Just a friendly warning. This one verges on GC stream-of-consciousness
GC ergonomics has been implemented so far in the throughput collector only.
We've been thinking about how to extend it to the low pause collector. The
low pause collector currently is implemented as a collector that does
some of it's work while the application continues to run. It's described
Some of the policies we used in the throughput collector will also be
useful for the low pause collector, but because the low pause
collector can be running at the same time as the application, there
are some intriguing differences.
By the way the low pause collector does completely stop the application in order
to do some parts of the collection so some of our experience with the
throughput collector is directly applicable. On the other hand having this mix
of behaviors can be interesting in and of itself.
When we were developing the low pause collector we decided that any
parts of the collection that we could do while the application continued
to run was good. It was free. If there are spare cycles on the
machine, that's almost true. If there aren't spare cycles, then it can
get fuzzy. If the collection steals cycles that the application could use, then
there is a cost. Especially if there is only one processor on the machine.
If there are more than one processor on the machine and I'm doing GC,
am I stealing cycles from the application? If I steal cycles from another
process on the machine, does it become free again? We've been thinking about
how to assess the load on a machine and what we should do in different
load situations. That type of information may turn out to be input for GC
Another aspect that we have to deal with is the connection between the young generation
size and the tenured generation pause times (pauses in collecting the
tenured generation, that is). When collecting the tenured generation, we
need to be aware of objects in the young generation that can be referencing (and thus keeping
alive) objects in the tenured generation. In fact we have to find those objects in
the young generation. And the larger the young generation is the longer it takes to
find those objects. With the throughput collector the times to collect
the tenured generation is only distantly related to the size of the young generation.
With the low pause collector the connection is stronger. If we're trying to meet a
pause time goal for a pause that is part of the tenured generation collection, then
maybe we should reduce the size of the young generation as well as reduce the size of the
tenured generation. But maybe not.
With the throughput collector a collection is started when the application attempts to
allocate an object and there is no room left in the Java heap. With the low pause collector
we want the collection to finish before we run out of room in the Java heap. So when does the
low pause collector start a collection of the tenured generation? Just In Time, hopefully.
Starting too early means that some of the capacity of the tenured generation is not used.

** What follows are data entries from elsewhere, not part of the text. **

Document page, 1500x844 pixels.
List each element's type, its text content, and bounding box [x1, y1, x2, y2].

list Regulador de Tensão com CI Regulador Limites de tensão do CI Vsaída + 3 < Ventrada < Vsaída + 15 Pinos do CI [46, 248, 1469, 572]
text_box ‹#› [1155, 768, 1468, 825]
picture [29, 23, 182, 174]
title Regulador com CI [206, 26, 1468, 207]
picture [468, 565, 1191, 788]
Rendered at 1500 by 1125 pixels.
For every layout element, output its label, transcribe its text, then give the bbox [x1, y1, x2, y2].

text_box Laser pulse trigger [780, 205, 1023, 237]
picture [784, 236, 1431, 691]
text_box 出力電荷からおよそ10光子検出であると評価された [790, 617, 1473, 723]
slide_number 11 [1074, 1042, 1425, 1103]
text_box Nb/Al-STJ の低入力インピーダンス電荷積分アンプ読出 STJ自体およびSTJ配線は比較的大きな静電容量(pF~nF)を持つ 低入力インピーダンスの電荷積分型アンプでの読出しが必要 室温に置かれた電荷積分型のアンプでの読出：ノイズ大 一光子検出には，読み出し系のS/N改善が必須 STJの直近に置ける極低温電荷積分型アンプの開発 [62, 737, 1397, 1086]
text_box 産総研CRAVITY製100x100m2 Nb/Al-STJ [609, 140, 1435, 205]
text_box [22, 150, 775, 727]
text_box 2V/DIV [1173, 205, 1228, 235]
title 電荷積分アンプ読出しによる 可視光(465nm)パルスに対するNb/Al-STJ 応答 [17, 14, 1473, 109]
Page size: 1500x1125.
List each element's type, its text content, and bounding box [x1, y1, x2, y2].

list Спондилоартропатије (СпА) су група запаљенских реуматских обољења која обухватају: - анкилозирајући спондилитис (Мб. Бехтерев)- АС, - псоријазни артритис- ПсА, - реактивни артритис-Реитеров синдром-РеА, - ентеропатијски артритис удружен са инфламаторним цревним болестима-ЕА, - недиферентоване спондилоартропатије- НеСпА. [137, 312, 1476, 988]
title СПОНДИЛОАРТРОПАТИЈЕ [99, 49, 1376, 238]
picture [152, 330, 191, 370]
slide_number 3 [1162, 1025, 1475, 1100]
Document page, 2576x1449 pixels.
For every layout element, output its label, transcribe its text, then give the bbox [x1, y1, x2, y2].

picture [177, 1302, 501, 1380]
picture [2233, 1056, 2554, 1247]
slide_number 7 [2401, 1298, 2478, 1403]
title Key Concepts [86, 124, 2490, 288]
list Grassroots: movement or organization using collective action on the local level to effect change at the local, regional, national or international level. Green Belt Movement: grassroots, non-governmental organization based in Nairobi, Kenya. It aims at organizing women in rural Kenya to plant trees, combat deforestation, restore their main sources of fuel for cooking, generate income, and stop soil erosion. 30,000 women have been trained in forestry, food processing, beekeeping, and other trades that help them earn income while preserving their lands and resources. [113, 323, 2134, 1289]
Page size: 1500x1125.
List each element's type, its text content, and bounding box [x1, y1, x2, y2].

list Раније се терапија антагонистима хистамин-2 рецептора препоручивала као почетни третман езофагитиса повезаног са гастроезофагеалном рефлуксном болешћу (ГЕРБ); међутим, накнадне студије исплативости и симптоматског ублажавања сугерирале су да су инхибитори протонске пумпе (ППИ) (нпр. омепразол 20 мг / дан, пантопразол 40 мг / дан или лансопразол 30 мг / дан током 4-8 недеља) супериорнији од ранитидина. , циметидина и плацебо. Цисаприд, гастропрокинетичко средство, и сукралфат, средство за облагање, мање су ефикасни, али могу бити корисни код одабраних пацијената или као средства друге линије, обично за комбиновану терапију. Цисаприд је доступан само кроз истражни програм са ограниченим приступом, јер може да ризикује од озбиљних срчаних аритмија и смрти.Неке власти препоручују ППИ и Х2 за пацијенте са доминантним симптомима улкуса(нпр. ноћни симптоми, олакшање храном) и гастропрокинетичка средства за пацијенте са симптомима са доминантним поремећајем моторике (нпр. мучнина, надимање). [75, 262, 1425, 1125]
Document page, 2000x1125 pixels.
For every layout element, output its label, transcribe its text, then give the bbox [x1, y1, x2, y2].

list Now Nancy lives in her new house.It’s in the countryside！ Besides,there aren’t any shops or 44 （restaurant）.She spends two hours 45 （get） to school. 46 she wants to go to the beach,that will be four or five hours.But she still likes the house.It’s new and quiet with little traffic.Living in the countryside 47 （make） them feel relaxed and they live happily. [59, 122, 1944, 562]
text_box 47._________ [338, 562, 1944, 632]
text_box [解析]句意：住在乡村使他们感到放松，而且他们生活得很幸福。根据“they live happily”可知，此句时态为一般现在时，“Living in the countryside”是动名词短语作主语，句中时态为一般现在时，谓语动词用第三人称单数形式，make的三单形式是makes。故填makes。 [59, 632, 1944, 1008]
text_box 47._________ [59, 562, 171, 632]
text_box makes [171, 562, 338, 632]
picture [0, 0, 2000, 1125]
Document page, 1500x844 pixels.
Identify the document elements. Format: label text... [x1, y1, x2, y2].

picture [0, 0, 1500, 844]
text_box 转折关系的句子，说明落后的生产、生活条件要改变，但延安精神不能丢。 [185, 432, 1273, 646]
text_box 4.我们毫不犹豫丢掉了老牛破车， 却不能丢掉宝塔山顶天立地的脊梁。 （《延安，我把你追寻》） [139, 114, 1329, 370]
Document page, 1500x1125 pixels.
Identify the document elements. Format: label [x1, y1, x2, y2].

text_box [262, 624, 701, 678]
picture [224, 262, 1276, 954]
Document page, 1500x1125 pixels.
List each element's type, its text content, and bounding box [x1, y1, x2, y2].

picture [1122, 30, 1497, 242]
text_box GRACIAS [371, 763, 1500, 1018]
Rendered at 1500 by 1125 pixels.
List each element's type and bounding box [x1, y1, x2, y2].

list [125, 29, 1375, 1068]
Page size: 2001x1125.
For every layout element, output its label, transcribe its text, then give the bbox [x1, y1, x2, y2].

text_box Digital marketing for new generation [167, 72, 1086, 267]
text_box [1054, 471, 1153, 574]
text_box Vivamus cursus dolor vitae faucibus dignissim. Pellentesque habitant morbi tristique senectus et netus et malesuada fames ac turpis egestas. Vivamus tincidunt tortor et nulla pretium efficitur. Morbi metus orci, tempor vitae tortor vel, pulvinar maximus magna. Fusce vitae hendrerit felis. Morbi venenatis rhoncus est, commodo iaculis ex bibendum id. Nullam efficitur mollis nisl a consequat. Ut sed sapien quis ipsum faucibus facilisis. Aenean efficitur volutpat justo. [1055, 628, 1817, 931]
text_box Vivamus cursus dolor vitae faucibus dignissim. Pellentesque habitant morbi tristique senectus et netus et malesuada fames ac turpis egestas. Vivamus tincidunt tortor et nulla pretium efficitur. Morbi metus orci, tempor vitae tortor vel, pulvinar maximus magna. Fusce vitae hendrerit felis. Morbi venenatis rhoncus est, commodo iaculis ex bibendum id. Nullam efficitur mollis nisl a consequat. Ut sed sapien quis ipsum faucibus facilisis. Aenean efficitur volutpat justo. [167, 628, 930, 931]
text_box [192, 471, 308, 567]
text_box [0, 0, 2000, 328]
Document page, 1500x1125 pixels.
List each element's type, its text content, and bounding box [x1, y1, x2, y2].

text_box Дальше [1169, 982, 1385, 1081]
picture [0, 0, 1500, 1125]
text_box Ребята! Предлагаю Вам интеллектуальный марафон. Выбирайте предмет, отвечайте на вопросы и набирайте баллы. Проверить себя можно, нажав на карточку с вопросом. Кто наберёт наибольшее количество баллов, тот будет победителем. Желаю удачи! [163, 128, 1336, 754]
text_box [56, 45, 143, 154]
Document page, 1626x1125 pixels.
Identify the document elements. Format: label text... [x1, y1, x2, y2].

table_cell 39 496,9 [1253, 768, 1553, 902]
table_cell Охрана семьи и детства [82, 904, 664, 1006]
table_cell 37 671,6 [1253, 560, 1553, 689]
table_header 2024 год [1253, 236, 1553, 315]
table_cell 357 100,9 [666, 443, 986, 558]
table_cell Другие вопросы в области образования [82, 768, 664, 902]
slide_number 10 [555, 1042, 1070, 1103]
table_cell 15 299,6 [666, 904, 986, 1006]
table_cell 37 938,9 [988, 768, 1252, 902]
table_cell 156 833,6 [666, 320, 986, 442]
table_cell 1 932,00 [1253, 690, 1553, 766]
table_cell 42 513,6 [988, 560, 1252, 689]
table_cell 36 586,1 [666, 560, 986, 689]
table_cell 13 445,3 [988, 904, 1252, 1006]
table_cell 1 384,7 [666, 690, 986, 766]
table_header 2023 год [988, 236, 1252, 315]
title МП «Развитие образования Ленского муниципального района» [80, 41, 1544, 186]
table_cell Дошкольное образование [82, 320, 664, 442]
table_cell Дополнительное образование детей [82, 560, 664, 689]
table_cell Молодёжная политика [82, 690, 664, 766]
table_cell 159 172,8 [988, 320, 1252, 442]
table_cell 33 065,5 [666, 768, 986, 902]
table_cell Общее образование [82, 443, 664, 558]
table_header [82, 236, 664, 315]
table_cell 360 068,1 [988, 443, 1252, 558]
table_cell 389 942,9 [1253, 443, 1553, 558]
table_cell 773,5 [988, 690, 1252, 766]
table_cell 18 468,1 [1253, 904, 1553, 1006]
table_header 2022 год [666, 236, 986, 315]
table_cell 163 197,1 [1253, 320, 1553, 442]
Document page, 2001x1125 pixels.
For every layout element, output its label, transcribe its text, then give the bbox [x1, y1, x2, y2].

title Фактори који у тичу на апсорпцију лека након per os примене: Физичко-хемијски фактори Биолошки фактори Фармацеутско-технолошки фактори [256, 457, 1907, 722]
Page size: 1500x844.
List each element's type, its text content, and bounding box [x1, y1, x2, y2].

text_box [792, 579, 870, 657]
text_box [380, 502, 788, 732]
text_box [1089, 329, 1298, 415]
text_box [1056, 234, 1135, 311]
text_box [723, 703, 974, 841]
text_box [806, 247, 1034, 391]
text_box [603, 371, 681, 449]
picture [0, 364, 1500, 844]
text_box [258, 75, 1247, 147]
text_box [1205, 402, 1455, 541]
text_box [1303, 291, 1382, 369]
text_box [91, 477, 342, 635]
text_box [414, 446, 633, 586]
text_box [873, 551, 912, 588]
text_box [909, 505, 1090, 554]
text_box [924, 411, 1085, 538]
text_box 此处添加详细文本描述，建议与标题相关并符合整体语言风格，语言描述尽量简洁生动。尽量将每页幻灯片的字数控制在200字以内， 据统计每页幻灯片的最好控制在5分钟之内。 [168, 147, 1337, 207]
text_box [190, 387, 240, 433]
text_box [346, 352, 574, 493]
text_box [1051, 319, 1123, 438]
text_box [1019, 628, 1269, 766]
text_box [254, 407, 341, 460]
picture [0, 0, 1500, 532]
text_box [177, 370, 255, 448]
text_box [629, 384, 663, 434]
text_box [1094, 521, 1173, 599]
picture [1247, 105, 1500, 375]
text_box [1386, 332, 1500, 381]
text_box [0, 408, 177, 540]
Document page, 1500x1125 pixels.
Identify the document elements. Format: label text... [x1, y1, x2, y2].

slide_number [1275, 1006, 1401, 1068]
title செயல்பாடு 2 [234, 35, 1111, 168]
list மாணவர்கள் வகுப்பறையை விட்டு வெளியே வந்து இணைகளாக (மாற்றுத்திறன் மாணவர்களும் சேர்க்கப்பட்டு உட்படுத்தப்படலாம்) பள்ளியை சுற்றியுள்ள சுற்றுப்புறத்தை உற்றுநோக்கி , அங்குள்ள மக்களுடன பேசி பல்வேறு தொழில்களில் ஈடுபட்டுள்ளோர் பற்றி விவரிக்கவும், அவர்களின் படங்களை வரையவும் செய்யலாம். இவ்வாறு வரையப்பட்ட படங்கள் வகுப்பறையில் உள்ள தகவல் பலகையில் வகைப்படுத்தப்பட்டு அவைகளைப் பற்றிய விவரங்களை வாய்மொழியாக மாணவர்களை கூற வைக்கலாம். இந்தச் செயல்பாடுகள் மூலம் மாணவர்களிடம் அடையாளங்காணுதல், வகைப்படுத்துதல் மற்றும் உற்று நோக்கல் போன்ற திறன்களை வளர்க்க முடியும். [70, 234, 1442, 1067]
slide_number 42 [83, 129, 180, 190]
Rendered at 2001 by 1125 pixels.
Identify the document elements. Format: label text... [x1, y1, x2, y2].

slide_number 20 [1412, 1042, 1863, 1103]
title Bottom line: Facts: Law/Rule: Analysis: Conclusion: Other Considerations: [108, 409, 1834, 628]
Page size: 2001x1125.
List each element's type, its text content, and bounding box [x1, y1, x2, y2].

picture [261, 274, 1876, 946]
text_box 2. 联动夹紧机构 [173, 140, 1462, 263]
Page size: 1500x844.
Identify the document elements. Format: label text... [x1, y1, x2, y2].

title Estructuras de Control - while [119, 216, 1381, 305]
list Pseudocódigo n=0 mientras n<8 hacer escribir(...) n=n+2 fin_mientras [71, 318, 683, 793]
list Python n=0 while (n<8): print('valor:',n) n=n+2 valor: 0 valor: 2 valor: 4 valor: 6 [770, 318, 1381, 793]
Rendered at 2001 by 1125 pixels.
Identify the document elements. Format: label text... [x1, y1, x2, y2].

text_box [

Starting too late makes the low pause collector not a low pause collector. In the 5.0
release we did some good work to measure how quickly the tenured generation was being filled
and used that to decide when to start a collection. It's a nice self contained problem as
long as we can start a collection early enough. But if we cannot start a collection in time
then we probably need a larger tenured generation. So a failure to JIT/GC needs to feed into
GC ergonomics decisions. Well, really we don't actually want to fail to JIT/GC before we
expand the tenured generation so there's more to think about. But not right now.